Manager's Mentor: A Guide for Small Business 
About the Book
 Managers Mentor cover 

Consider the man with a sprained ankle who, when the emergency-room nurse asked if he could use crutches, answered, “Yeah, sure” and took the pair she offered him. He put one foot forward and fell on his face. “I thought you said you could use crutches!” the nurse exclaimed. His answer:
“Well, I’ve watched other people using them and it didn’t look hard."




Before they start, many business dreamers think running a business looks easy. Indeed, the naive onlooker’s view is like the satellite image of a hurricane: deceptively and beautifully simple. But managing the countless details of a business might make one think surviving a hurricane would be easier. All the daily pressures are difficult enough. Add to them the constant awareness that success or failure affects not just the owner or manager but also the employees—and their families. Well, such responsibility is not for the faint of heart or the unprepared.
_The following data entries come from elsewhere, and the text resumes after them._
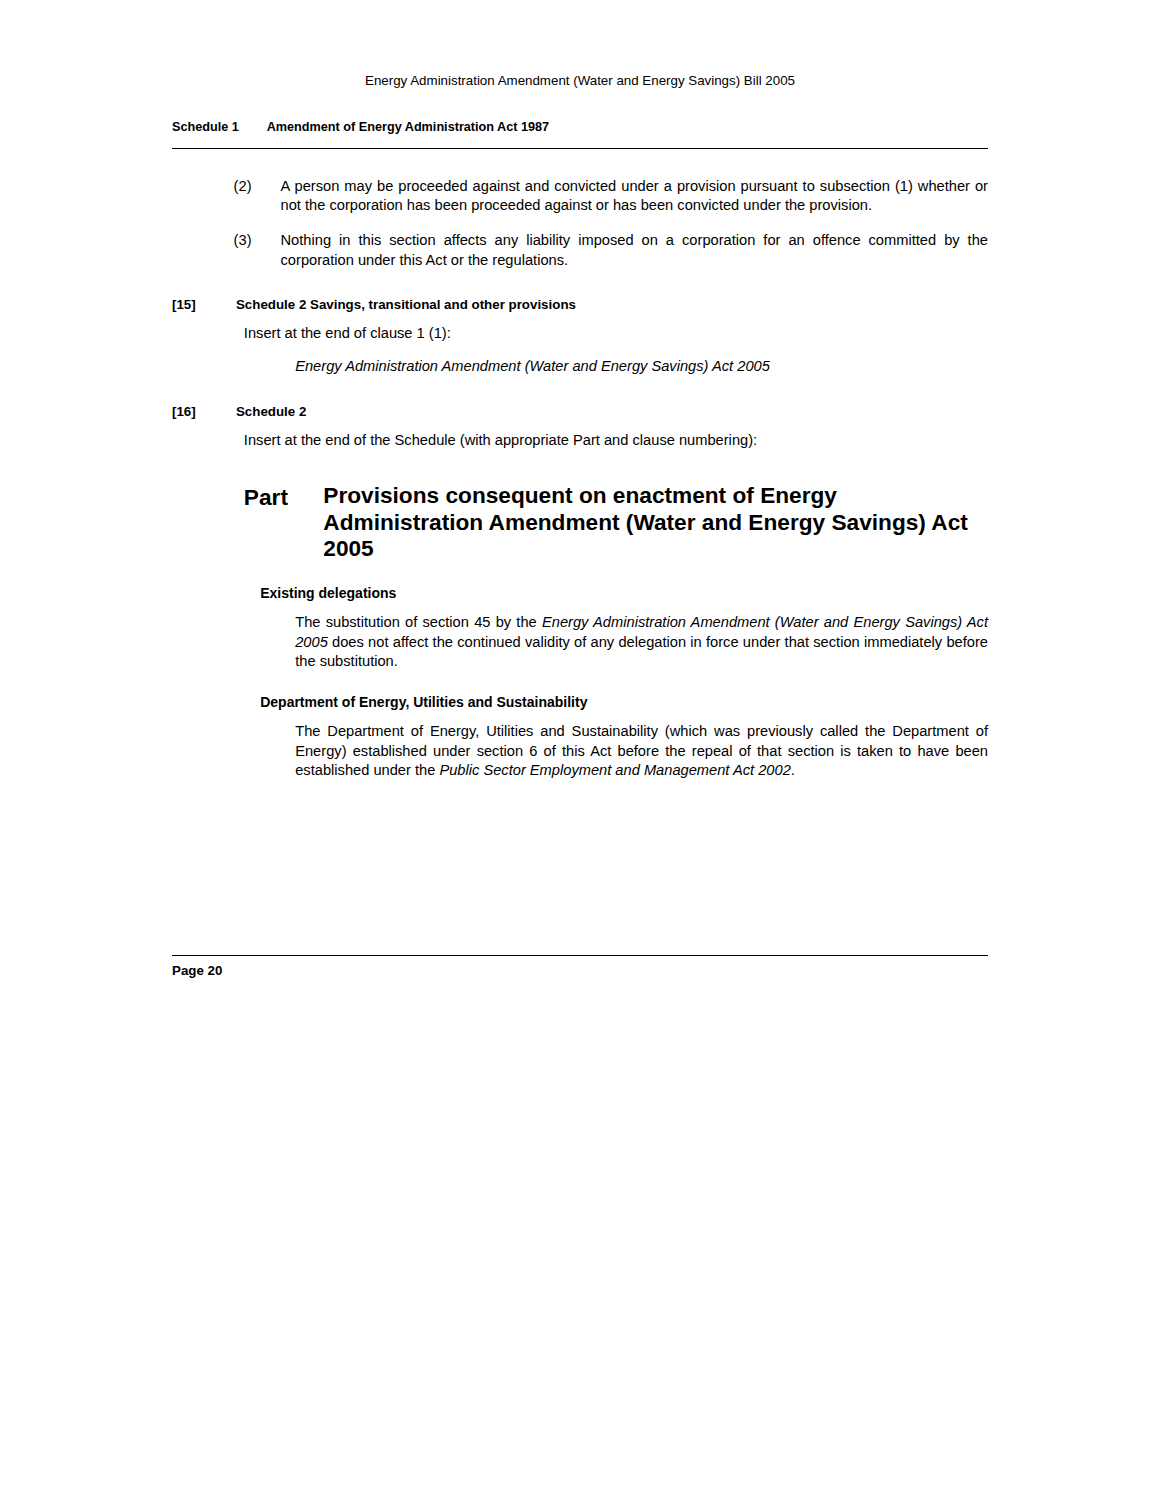Energy Administration Amendment (Water and Energy Savings) Bill 2005
Schedule 1 Amendment of Energy Administration Act 1987
(2) A person may be proceeded against and convicted under a provision pursuant to subsection (1) whether or not the corporation has been proceeded against or has been convicted under the provision.
(3) Nothing in this section affects any liability imposed on a corporation for an offence committed by the corporation under this Act or the regulations.
[15] Schedule 2 Savings, transitional and other provisions
Insert at the end of clause 1 (1):
Energy Administration Amendment (Water and Energy Savings) Act 2005
[16] Schedule 2
Insert at the end of the Schedule (with appropriate Part and clause numbering):
Part Provisions consequent on enactment of Energy Administration Amendment (Water and Energy Savings) Act 2005
Existing delegations
The substitution of section 45 by the Energy Administration Amendment (Water and Energy Savings) Act 2005 does not affect the continued validity of any delegation in force under that section immediately before the substitution.
Department of Energy, Utilities and Sustainability
The Department of Energy, Utilities and Sustainability (which was previously called the Department of Energy) established under section 6 of this Act before the repeal of that section is taken to have been established under the Public Sector Employment and Management Act 2002.
Page 20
   While more than half a million businesses were opening in 2000 with enthusiasm and high hopes, 234,300 others had to close, because of reasons as varied as the businesses themselves. Inadequate cash flow, poor employee-management, and too many inefficiencies are but three of the pitfalls. To see one’s business fail after putting in the long hours, hard work, and worry, not to mention money, counts among life’s biggest heartbreaks.
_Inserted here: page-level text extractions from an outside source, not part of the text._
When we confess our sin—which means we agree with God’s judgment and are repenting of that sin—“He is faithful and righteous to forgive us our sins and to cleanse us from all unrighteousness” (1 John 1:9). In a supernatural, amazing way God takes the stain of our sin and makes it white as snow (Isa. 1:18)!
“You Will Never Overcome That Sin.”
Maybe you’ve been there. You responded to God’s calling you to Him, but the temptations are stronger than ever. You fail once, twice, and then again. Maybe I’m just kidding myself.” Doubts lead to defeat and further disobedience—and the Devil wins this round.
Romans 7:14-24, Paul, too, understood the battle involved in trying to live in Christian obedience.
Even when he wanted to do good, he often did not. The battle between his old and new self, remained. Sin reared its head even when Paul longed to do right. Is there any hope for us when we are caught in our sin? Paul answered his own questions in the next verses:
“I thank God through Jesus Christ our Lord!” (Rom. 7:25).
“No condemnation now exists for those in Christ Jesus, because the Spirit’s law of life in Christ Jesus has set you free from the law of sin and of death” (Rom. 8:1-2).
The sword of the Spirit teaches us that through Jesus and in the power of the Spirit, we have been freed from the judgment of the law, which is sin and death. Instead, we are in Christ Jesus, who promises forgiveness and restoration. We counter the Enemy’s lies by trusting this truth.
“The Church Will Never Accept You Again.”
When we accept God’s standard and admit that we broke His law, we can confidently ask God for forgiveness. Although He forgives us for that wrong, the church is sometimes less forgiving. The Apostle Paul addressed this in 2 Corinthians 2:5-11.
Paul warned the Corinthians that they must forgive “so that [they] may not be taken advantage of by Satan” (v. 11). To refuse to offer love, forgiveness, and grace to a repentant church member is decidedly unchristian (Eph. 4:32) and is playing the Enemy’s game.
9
   Manager’s Mentor: A Guide for Small Business will help the reader avoid that heartbreak. Based on my 30 years as owner and manager of a small business recognized for quality and achievement in its industry, this book explains the principles, and their practical applications, that have helped me develop good business sense and guided me toward successful decisions.
   My rural memories, featured in “A Sand Hills Farm Education” and in vignettes at the opening of each chapter, are in this book because our family farm was the training ground for my business success. There I learned many of the values, thought processes, and strategies that have served me well and that I share with you in the pages that follow.
   A note of caution for the gender-sensitive: My industry, manufacturing, still tends to be mostly male, and Judith, my wife, who put my ideas on paper, thinks “his or her” phrasing is awkward. So except for the clear references to women, this book is written in the masculine gender. We hope you’ll overlook that nod to traditionalism and attend to the message.
   We’ve done the easy part. The hard part—thinking—is up to you, as you consider the information and decide how to apply it to your circumstances.